Metropolitan News-Enterprise

 

Thursday, September 9, 2010

 

Page 1

 

Court of Appeal Revives LAX-Area Hotel Service Charge Ordinance

 

By KENNETH OFGANG, Staff Writer

 

A City of Los Angeles ordinance requiring hotels near Los Angeles International Airport to pass along service charges to employees is not preempted by state law, and is constitutional, the Court of Appeal for this district ruled yesterday.

Div. Three reversed a contrary ruling by Los Angeles Superior Court Judge William Highberger, and reinstated a suit by service workers seeking to enforce the 2006 enactment.

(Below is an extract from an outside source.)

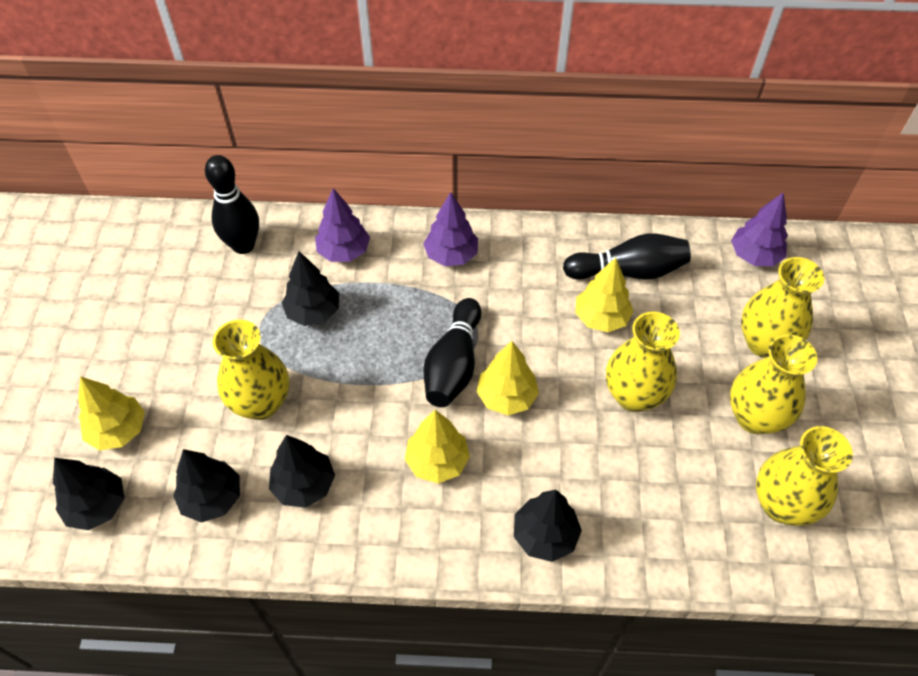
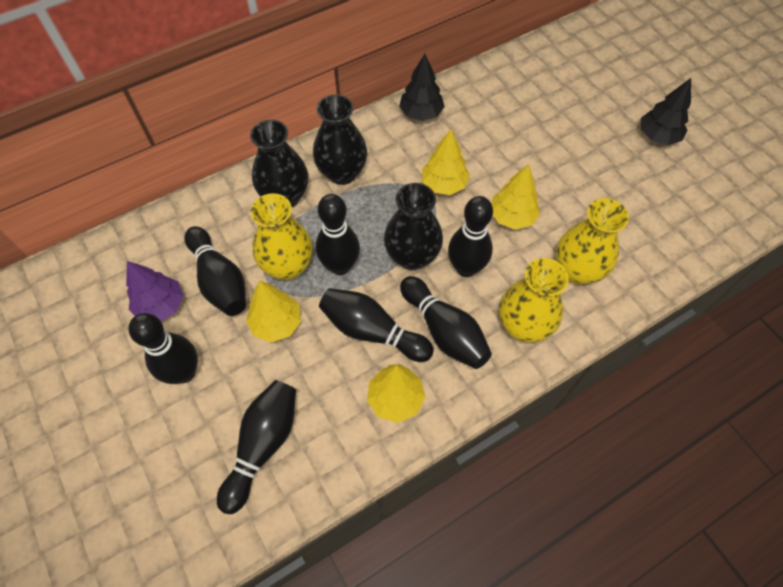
black bowling pin: 3 -> 7
black tree: 5 -> 2
black vase: 0 -> 3
purple tree: 3 -> 1
yellow vase: 5 -> 3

The city adopted the law in response to workers’ complaints that their employers were keeping all or most of the revenue from the service charges, and that customers were not tipping because they assumed that the charges were going to the workers.

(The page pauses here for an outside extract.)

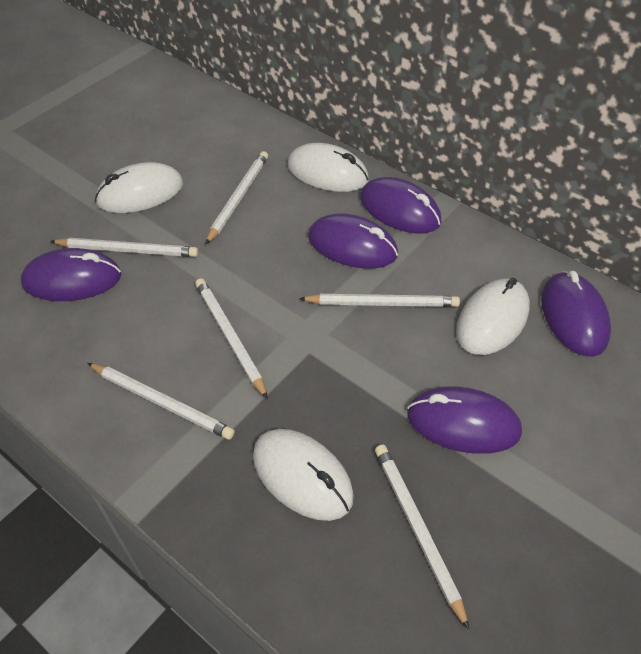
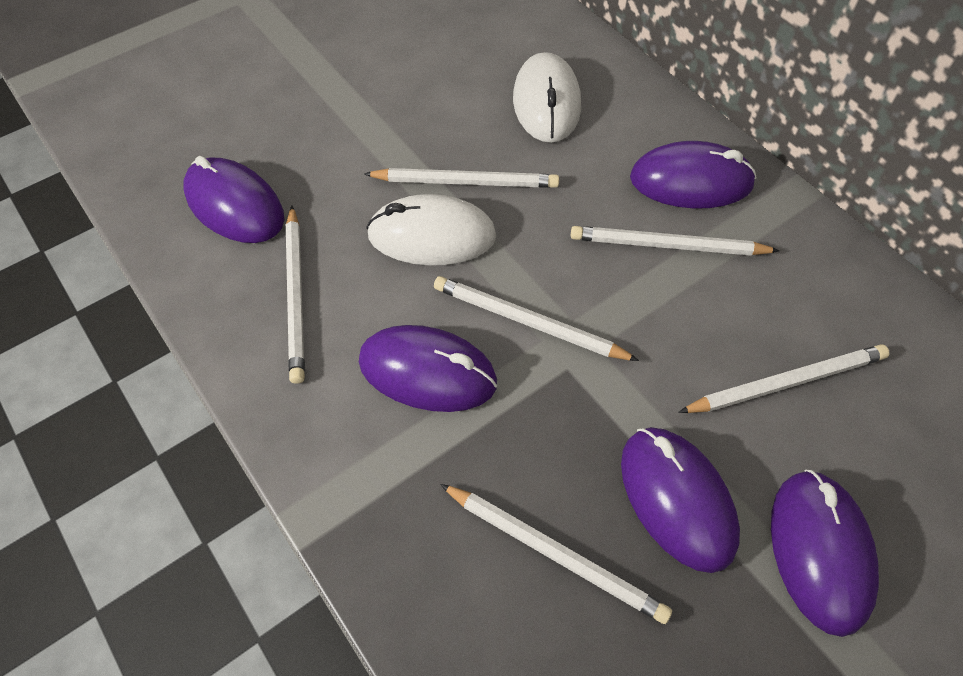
white mouse: 4 -> 2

The affected Century Corridor hotels—the ordinance applies to all hotels within the area officially known as the Gateway to Los Angeles Property Business Improvement District that have 50 or more rooms—argued that the city was interfering with day-to-day business decisions. They also claimed that the charges were usually passed along to workers, partially in the form of tips, and partially in higher wages. 

Trial Court Ruling

Highberger ruled that the Labor Code sections dealing with gratuities have “served as a bright-line” as to how moneys paid by customers are to be divided between employers and employees. The Service Charge Ordinance, he said, violate those sections by purporting to give employees “an ownership interest in mandatory charges added by the hotel.”

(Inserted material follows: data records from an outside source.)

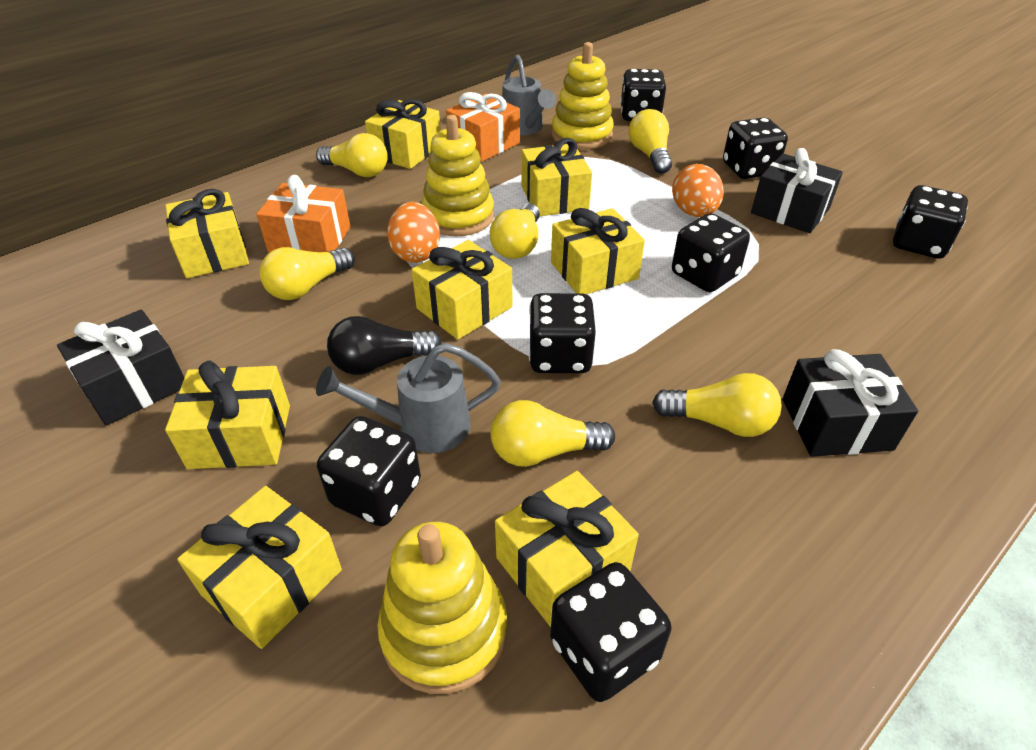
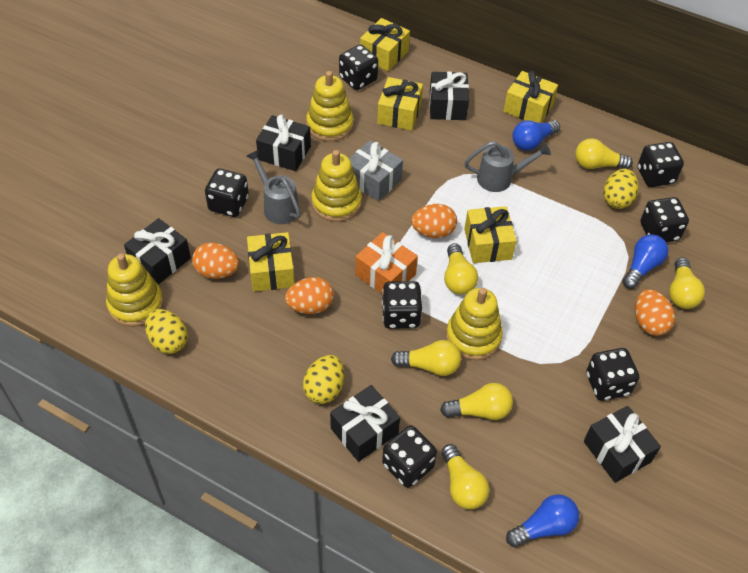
black gift: 3 -> 5
black light bulb: 1 -> 0
blue light bulb: 0 -> 3
grey gift: 0 -> 1
orange egg: 2 -> 4
orange gift: 2 -> 1
yellow egg: 0 -> 3
yellow gift: 8 -> 5
yellow stacking toy: 3 -> 4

Having resolved the issue on a statutory basis, the judge did not rule on the hotels’ claims that the ordinance deprived them of equal protection, took their property without just compensation, and was unconstitutionally vague.

But Justice Richard Aldrich, writing for the Court of Appeal, said the ordinance was neither preempted nor unconstitutional.

Aldrich agreed with the hotels that the Legislature has completely occupied the field of gratuities, so that a city may not regulate them. But the hotel service charges regulated by the ordinance are not gratuities, so the trial judge was wrong, the justice said.

Labor Code

He cited Labor Code Secs. 350—defining a gratuity has money paid to an employee “over an above the actual amount due the business for services rendered”—and 351, which declares that a gratuity is the property of the employee to whom it is “paid, given, or left for.” A service charge imposed by a hotel on its patron “by definition is not a gratuity,” Aldrich declared.

He elaborated:

The Ordinance does not prevent hotels from charging patrons for services, but it recognizes that the 15 percent to 20 percent service charge misleads the public into assuming that the service charge is being distributed to the worker performing the services.  The Ordinance mandates that the service charge must be paid to the worker.  Thus, the Ordinance does not prohibit what the Labor Code commands or command what it prohibits.”

Addressing the constitutional challenges, Aldrich said the ordinance made rationally based classifications, was clear in its requirements, and did not effect a taking of property.

The city, he said, showed a rational basis for classifying hotels on the basis of size and location.

Rational Basis

By designating the corridor as a business improvement district, the justice explained, the city has “targeted [the area] for economic investment, and the City rationally could conclude this designation benefits Corridor hotels, obligating hotels to pay service workers a decent compensation.” It is similarly rational, he said, for the city to conclude that larger hotels do more business and can better afford to comply.

The hotels’ regulatory takings claim fails, Aldrich went on to say, under the test laid out in Penn Central Transp. Co. v. New York City (1978) 438 U.S. 104, because the government is not taking money for its own use and is not retroactively regulating economic activity or altering “an identified property interest.” A different result would obtain, he suggested, if the city were attempting to regulate charges for services traditionally provided by a hotel, such as laundry and dry cleaning, babysitting, or spa and health-related facilities.

The case is Garcia v. Four Points Sheraton LAX, B210720.